======== Extracted information ========
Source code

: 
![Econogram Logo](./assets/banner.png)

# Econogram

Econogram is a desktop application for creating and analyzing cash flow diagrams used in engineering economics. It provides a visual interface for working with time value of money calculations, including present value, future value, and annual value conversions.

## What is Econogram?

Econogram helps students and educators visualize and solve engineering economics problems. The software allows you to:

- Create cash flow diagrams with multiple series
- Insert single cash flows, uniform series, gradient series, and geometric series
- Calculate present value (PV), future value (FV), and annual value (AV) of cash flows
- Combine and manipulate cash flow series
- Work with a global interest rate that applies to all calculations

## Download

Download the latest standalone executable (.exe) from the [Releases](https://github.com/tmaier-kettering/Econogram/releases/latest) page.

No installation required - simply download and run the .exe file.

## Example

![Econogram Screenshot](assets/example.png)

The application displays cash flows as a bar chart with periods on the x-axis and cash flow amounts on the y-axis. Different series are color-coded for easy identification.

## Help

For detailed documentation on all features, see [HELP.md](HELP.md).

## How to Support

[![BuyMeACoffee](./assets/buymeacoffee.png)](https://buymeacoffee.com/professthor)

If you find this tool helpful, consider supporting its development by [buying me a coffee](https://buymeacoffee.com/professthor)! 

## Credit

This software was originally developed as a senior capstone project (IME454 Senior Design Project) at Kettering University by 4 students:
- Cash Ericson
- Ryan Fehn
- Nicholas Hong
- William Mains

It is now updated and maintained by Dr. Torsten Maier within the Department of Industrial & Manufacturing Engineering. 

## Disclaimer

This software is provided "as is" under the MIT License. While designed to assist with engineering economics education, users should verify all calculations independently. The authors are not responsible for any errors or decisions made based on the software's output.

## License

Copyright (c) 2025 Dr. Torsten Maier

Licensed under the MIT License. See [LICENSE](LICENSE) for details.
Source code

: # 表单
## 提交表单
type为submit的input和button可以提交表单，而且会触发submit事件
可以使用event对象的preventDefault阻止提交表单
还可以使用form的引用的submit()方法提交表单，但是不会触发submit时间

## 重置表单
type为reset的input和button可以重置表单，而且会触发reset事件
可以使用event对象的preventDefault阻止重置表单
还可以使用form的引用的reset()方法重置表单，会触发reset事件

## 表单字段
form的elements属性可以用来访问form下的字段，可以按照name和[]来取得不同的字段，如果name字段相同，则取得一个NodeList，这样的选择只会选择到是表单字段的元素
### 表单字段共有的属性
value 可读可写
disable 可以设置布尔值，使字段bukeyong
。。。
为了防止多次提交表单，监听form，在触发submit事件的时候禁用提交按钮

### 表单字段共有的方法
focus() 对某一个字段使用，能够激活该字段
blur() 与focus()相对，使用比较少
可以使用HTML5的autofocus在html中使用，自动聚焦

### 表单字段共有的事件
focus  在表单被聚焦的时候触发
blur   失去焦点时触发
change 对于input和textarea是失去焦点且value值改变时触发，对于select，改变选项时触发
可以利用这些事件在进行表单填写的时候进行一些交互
========
## What you need to do
Reproduce all of the data above, substituting "annual worth" for each occurrence of "annual value" and leaving every other line unchanged.

## Answer section
Source code

: 
![Econogram Logo](./assets/banner.png)

# Econogram

Econogram is a desktop application for creating and analyzing cash flow diagrams used in engineering economics. It provides a visual interface for working with time value of money calculations, including present value, future value, and annual worth conversions.

## What is Econogram?

Econogram helps students and educators visualize and solve engineering economics problems. The software allows you to:

- Create cash flow diagrams with multiple series
- Insert single cash flows, uniform series, gradient series, and geometric series
- Calculate present value (PV), future value (FV), and annual worth (AV) of cash flows
- Combine and manipulate cash flow series
- Work with a global interest rate that applies to all calculations

## Download

Download the latest standalone executable (.exe) from the [Releases](https://github.com/tmaier-kettering/Econogram/releases/latest) page.

No installation required - simply download and run the .exe file.

## Example

![Econogram Screenshot](assets/example.png)

The application displays cash flows as a bar chart with periods on the x-axis and cash flow amounts on the y-axis. Different series are color-coded for easy identification.

## Help

For detailed documentation on all features, see [HELP.md](HELP.md).

## How to Support

[![BuyMeACoffee](./assets/buymeacoffee.png)](https://buymeacoffee.com/professthor)

If you find this tool helpful, consider supporting its development by [buying me a coffee](https://buymeacoffee.com/professthor)! 

## Credit

This software was originally developed as a senior capstone project (IME454 Senior Design Project) at Kettering University by 4 students:
- Cash Ericson
- Ryan Fehn
- Nicholas Hong
- William Mains

It is now updated and maintained by Dr. Torsten Maier within the Department of Industrial & Manufacturing Engineering. 

## Disclaimer

This software is provided "as is" under the MIT License. While designed to assist with engineering economics education, users should verify all calculations independently. The authors are not responsible for any errors or decisions made based on the software's output.

## License

Copyright (c) 2025 Dr. Torsten Maier

Licensed under the MIT License. See [LICENSE](LICENSE) for details.
Source code

: # 表单
## 提交表单
type为submit的input和button可以提交表单，而且会触发submit事件
可以使用event对象的preventDefault阻止提交表单
还可以使用form的引用的submit()方法提交表单，但是不会触发submit时间

## 重置表单
type为reset的input和button可以重置表单，而且会触发reset事件
可以使用event对象的preventDefault阻止重置表单
还可以使用form的引用的reset()方法重置表单，会触发reset事件

## 表单字段
form的elements属性可以用来访问form下的字段，可以按照name和[]来取得不同的字段，如果name字段相同，则取得一个NodeList，这样的选择只会选择到是表单字段的元素
### 表单字段共有的属性
value 可读可写
disable 可以设置布尔值，使字段bukeyong
。。。
为了防止多次提交表单，监听form，在触发submit事件的时候禁用提交按钮

### 表单字段共有的方法
focus() 对某一个字段使用，能够激活该字段
blur() 与focus()相对，使用比较少
可以使用HTML5的autofocus在html中使用，自动聚焦

### 表单字段共有的事件
focus  在表单被聚焦的时候触发
blur   失去焦点时触发
change 对于input和textarea是失去焦点且value值改变时触发，对于select，改变选项时触发
可以利用这些事件在进行表单填写的时候进行一些交互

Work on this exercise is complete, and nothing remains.